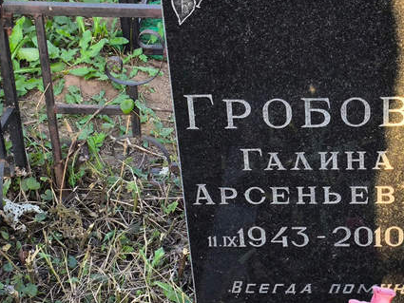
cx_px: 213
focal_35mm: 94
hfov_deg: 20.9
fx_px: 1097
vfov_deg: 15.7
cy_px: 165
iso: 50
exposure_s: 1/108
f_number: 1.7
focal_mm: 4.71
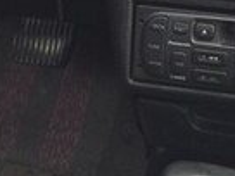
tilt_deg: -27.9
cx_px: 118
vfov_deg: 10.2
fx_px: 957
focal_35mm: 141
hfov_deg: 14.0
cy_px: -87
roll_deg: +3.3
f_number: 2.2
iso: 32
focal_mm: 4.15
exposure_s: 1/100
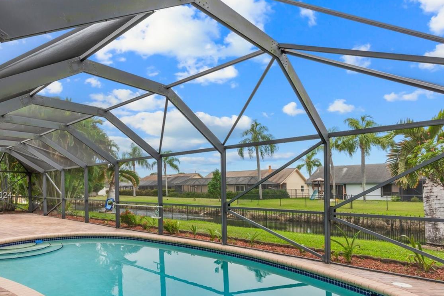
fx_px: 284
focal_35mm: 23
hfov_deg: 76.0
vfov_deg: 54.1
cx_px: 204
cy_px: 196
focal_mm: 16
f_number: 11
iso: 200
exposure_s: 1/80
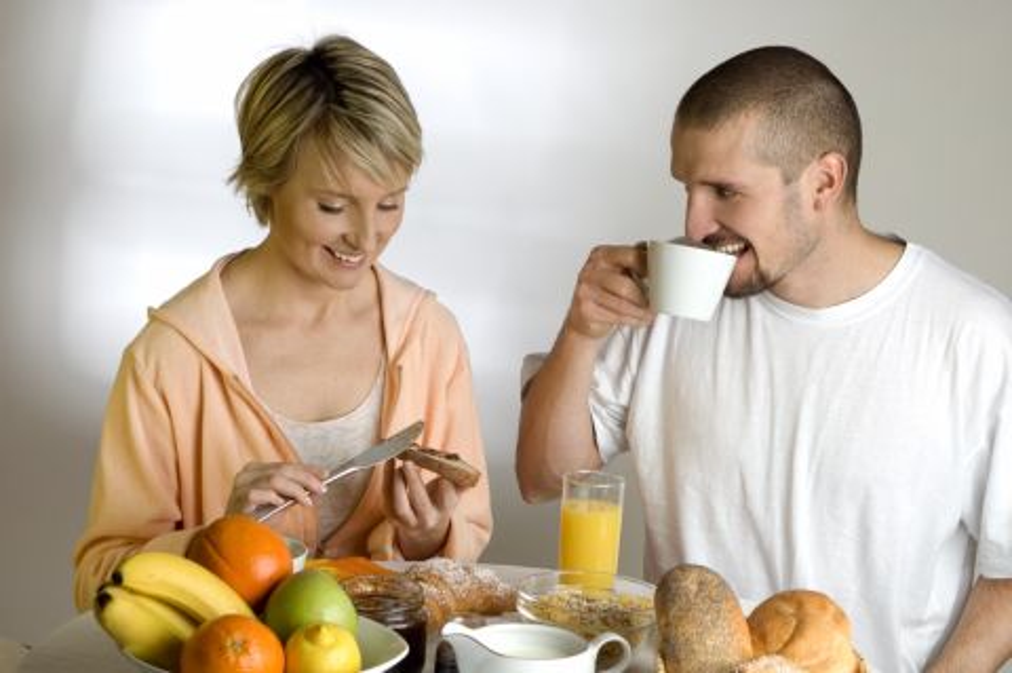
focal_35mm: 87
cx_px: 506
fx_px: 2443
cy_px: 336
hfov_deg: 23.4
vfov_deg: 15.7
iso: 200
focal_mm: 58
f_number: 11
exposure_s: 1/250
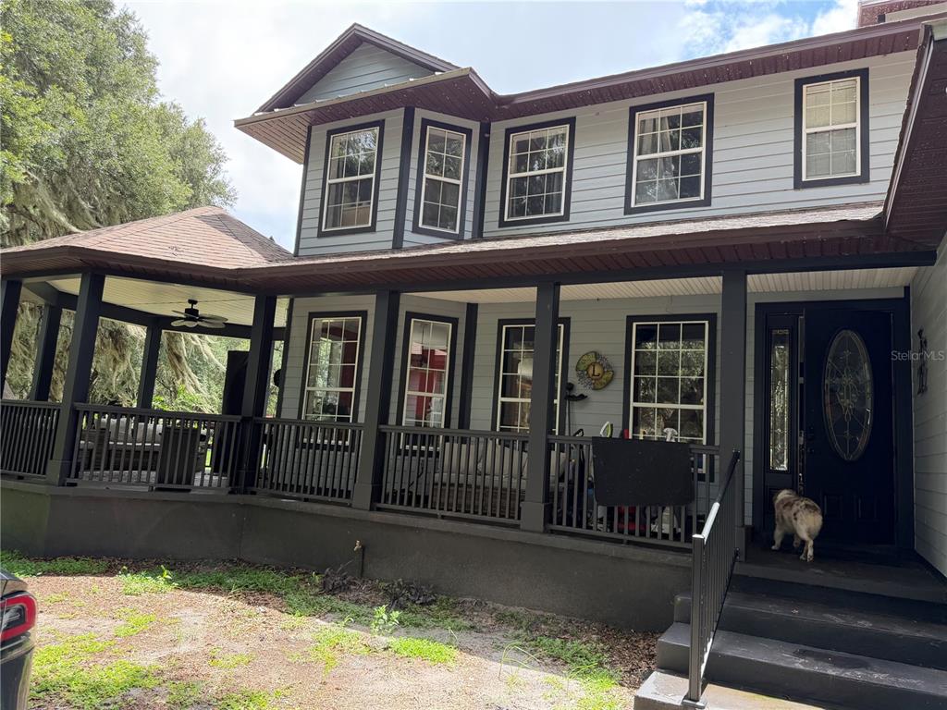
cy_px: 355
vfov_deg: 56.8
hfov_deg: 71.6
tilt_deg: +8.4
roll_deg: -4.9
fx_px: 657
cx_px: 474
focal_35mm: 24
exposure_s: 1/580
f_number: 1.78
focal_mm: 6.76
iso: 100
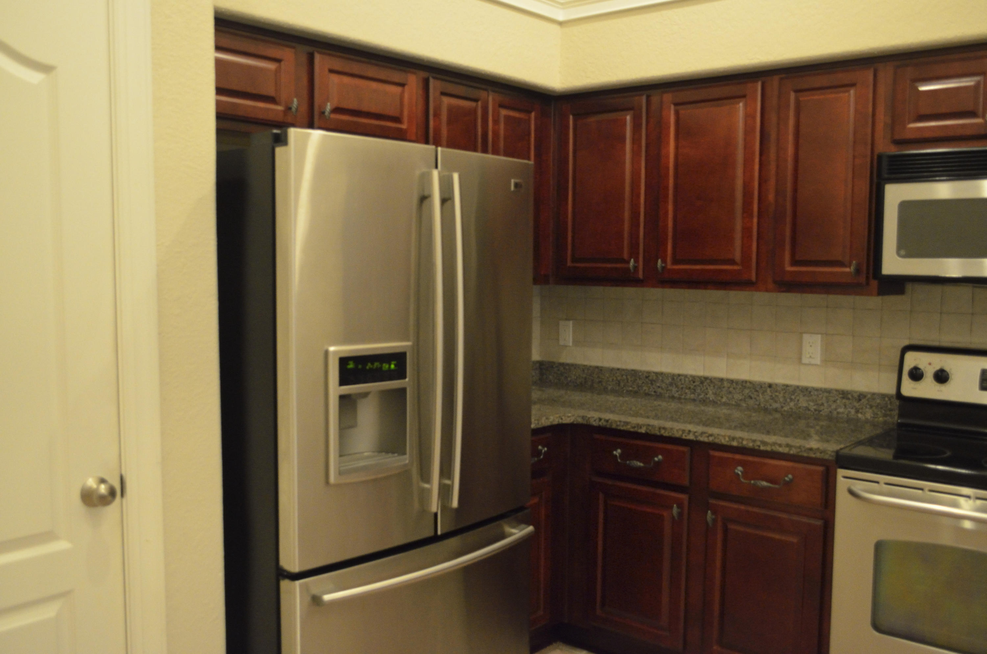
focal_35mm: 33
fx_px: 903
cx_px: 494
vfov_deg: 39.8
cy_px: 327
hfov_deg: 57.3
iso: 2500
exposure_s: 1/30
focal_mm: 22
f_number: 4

--------------------------------------------------

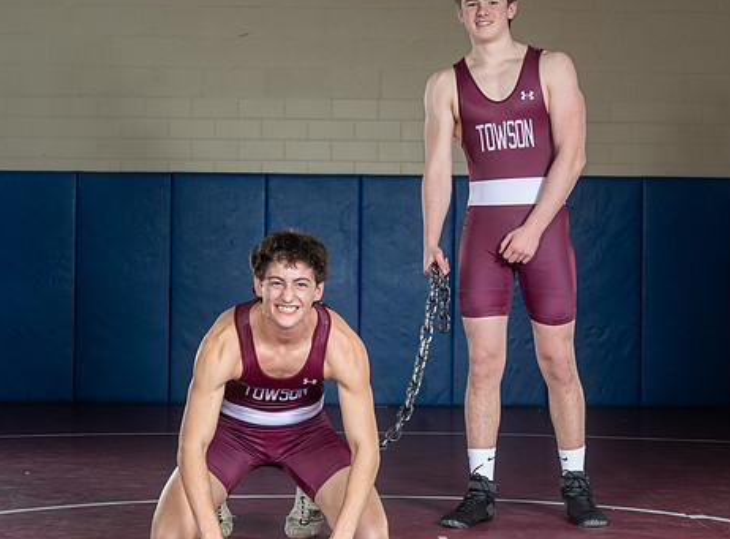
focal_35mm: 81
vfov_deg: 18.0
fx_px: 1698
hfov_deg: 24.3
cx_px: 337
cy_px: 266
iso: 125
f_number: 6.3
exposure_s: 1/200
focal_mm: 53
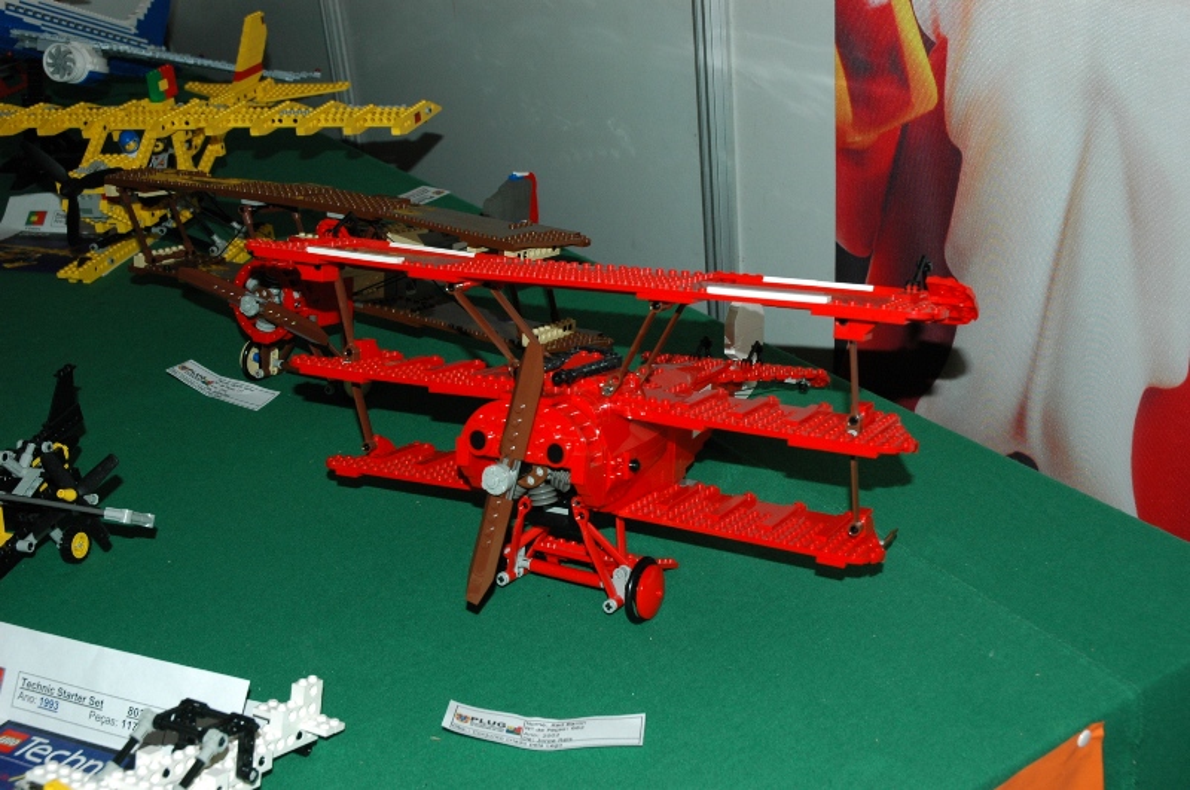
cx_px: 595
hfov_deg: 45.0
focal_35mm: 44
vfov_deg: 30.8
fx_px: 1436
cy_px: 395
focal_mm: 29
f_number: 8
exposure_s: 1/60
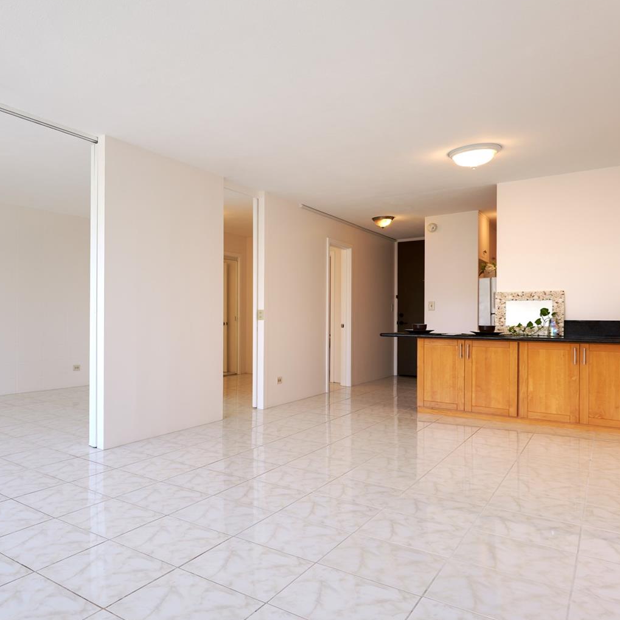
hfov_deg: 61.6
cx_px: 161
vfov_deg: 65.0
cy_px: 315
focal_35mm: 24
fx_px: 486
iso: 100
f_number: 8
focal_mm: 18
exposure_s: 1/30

--------------------------------------------------

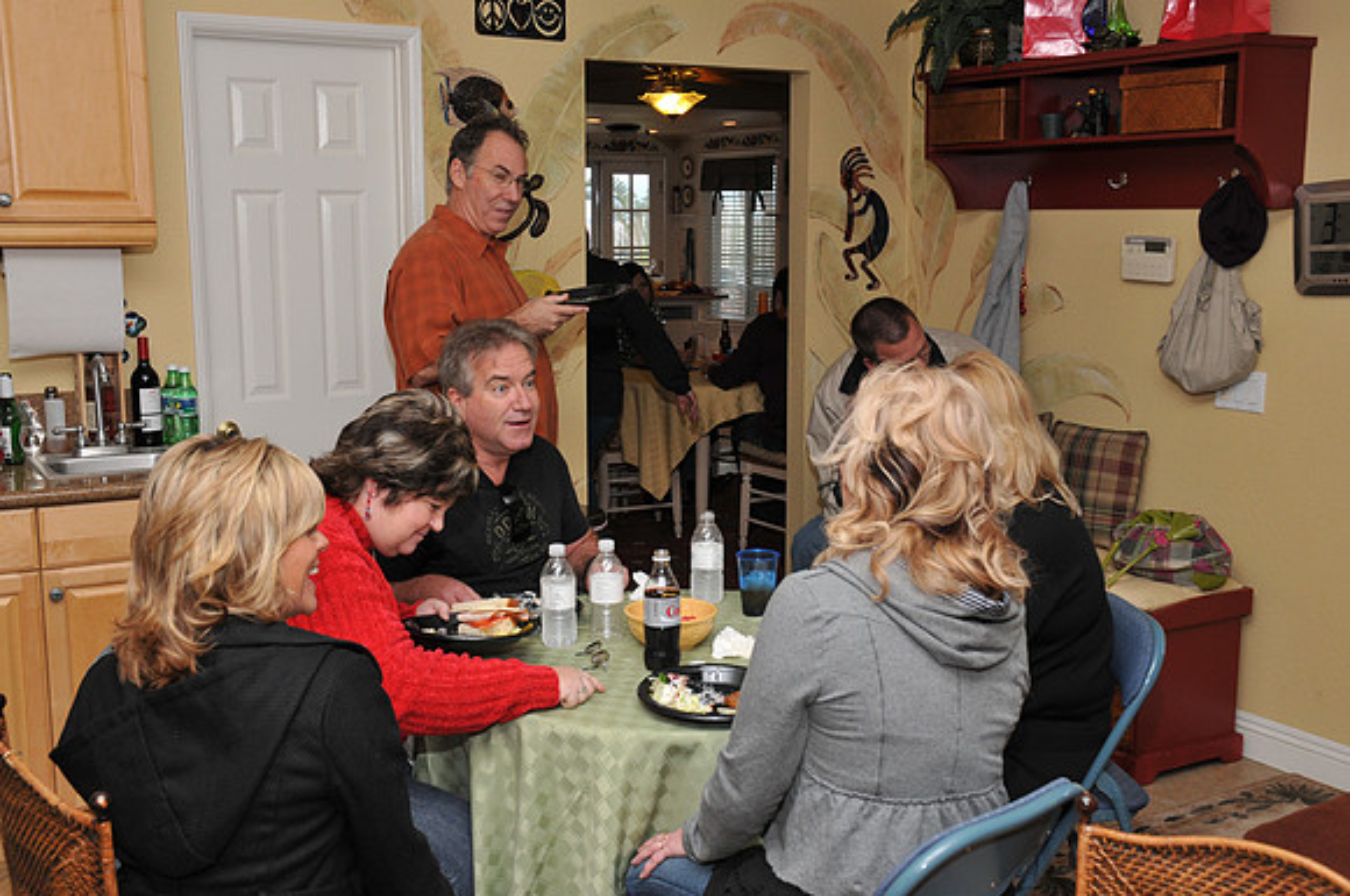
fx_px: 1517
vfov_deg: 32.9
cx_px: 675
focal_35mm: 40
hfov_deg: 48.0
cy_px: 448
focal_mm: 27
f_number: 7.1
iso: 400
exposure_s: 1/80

--------------------------------------------------

### [REQUIREMENT]
In the data above, find the line with "focal_mm: 58" and the line with "f_number: 4". Please copy exactly those two lines and every line between them, but not the pictures.

### [ANSWER BOX]
focal_mm: 58
f_number: 11
exposure_s: 1/250
cy_px: 355
vfov_deg: 56.8
hfov_deg: 71.6
tilt_deg: +8.4
roll_deg: -4.9
fx_px: 657
cx_px: 474
focal_35mm: 24
exposure_s: 1/580
f_number: 1.78
focal_mm: 6.76
iso: 100
focal_35mm: 33
fx_px: 903
cx_px: 494
vfov_deg: 39.8
cy_px: 327
hfov_deg: 57.3
iso: 2500
exposure_s: 1/30
focal_mm: 22
f_number: 4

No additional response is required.